__INSTRUCTIONS TO FOLLOW__
Where "Drop" occurs in a line of the entries below, copy that line.

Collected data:
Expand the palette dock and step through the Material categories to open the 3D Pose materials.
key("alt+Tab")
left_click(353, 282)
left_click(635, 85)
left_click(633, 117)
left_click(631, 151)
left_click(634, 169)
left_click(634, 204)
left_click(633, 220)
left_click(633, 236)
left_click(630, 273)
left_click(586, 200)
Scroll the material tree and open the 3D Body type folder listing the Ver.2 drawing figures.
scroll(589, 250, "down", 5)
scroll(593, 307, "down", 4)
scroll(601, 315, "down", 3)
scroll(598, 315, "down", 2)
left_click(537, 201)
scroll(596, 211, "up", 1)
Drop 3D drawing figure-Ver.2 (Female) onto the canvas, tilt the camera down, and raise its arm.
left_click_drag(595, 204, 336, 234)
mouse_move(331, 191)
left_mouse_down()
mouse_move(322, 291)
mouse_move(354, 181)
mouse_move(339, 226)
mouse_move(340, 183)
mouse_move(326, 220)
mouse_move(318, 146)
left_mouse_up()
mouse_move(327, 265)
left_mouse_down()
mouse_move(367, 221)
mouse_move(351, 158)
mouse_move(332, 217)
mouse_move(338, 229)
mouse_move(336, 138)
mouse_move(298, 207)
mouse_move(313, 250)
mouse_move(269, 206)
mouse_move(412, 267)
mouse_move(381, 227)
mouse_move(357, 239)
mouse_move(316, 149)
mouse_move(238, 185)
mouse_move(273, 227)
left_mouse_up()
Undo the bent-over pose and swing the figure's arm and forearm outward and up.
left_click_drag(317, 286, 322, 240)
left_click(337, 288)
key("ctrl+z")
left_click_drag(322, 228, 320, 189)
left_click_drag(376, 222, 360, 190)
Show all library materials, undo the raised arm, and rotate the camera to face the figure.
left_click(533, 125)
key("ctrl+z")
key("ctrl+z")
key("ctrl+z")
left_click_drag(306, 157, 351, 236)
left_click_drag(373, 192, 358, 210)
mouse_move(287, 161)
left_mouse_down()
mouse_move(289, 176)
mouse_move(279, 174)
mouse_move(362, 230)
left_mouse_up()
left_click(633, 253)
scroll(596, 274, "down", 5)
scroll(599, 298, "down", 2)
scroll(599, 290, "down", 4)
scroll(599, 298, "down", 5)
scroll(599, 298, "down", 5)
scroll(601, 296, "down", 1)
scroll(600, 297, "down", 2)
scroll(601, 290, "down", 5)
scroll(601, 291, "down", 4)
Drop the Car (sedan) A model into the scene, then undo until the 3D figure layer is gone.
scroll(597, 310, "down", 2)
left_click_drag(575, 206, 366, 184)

__WRITTEN ANSWER__
Drop 3D drawing figure-Ver.2 (Female) onto the canvas, tilt the camera down, and raise its arm.
Drop the Car (sedan) A model into the scene, then undo until the 3D figure layer is gone.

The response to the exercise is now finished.